_EXCERPT_
::::::

Transcription, histone modifications, and chromatin dynamics. (A) A schematic view of the yeast chromatin architecture. The transcription start site is surrounded by two nucleosomes that exhibit low levels of acetylation at H2BK16, H4K8, and H4K16. Acetylation and methylation typically occur in a gradient from 5' to 3' over actively transcribed genes. (B) Distribution of turnover rates for nucleosomes in G1-arrested yeast, color-coded from red (high turnover rate) to green (low turnover rate). (C) H3K56 acetylation levels explained by genomic replication timing (y axis) and replication-independent turnover rates (x axis). (D) H3K56ac profiles as measured during the cell cycle (left) or modeled based on the replication timing and turnover rate of each nucleosome (right).

These results alter our conception of histone modification and nucleosome positioning and occupancy. Why are "old" nucleosomes marked differently than "new" ones? What function is served by the massive histone replacement at promoters? Is it merely the result of the constant competition with transcription factors, or is it a bona fide regulatory mechanism to "refresh" the histone marks at decision-making loci, aimed at ensuring that transcriptional suppression, activation, or re-initiation occurs only in the continuing presence of an activating stimulus? In addition, we found rapid turnover near the edges of chromatin domains, suggesting that a high turnover rate may serve as a barrier to block the unwanted enzymatic spreading of chromatin states.

::::::

_SOURCE MATERIAL_
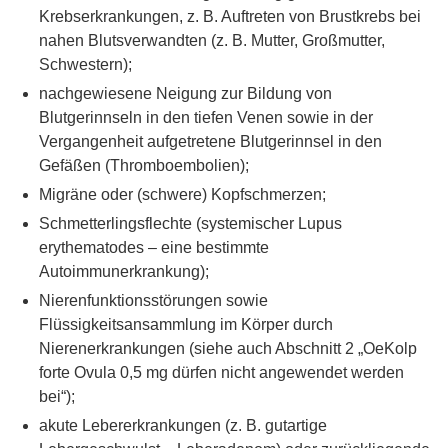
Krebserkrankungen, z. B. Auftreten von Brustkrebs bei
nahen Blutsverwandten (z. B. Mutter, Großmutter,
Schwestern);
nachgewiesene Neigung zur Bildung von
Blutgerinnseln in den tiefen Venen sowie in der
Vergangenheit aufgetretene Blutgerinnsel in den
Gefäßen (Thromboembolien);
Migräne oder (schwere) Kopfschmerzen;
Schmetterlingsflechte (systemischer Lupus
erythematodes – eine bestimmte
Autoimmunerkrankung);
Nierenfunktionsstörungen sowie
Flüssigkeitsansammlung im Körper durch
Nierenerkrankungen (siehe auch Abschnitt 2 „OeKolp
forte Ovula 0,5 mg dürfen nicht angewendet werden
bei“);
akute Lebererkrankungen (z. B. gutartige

::::::

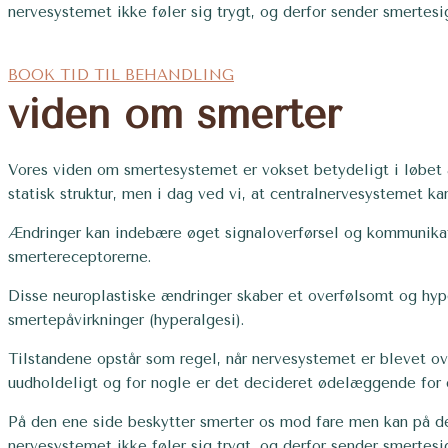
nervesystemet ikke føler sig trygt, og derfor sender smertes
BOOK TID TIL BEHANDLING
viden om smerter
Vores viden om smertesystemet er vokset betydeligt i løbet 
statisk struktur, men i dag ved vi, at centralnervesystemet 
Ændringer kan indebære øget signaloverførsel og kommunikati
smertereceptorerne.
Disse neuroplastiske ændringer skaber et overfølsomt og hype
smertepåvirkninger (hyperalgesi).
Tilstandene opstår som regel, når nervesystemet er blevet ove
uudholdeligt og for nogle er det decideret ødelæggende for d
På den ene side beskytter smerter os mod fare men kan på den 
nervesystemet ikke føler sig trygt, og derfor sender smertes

::::::

_TASKS_
• a. In the excerpt on histone modifications and chromatin dynamics, what role do the authors propose for rapid nucleosome turnover near the edges of chromatin domains, and what observation leads them to it? Answer in one to three sentences.
• b. According to the excerpt on histone modifications and chromatin dynamics, which acetylation sites show low levels on the two nucleosomes that surround the transcription start site?
• c. Extend the excerpt on histone modifications and chromatin dynamics, picking up after its final sentence.

_TASK-BY-TASK OUTPUTS_
• a. The authors propose that a high turnover rate may act as a barrier that blocks the unwanted enzymatic spreading of chromatin states. They base this on their finding of rapid turnover near the edges of chromatin domains.

• b. H2BK16, H4K8, and H4K16.

• c.
Finally, I turned to the newly described H3K56 acetylation mark, previously shown to occur during S phase. We assumed that H3K56ac is a general mark for newly incorporated nucleosomes and should therefore depend on the replication timing at each locus, as well as on the replication-independent turnover rate (panel C) 8. I integrated these two factors into a nonhomogenous rate equation model, resulting in accurate predictions of H3K5ac levels in midlog and synchronized cells during the cell cycle (panel D) 8. Taken together, all these results provide a broad perspective and deepen our understanding of the cross talk between transcription, histone modifications, and chromatin dynamics.

References

  1. Y. Barash et al., in Proceedings of the 7th International Conference. on Research in Computational Molecular Biology (2003), pp. 28-37.
  2. Y. Barash et al., Bioinformatics21, 596 (2005).
  3. T. Kaplan, N. Friedman, H. Margalit, PLoS Comput. Biol.1, e1 (2005).
  4. A. P. Capaldi et al., Nat. Genet. 40, 1300 (2008).
  5. O. J. Rando, H. Y. Chang, Annu. Rev. Biochem.78, 245 (2009).
  6. C. L. Liu et al., PLoS Biol.3, e328 (2005).
  7. M. F. Dion et al., Science315, 1405 (2007).
  8. T. Kaplan et al., PLoS Genet.4, e1000270 (2008).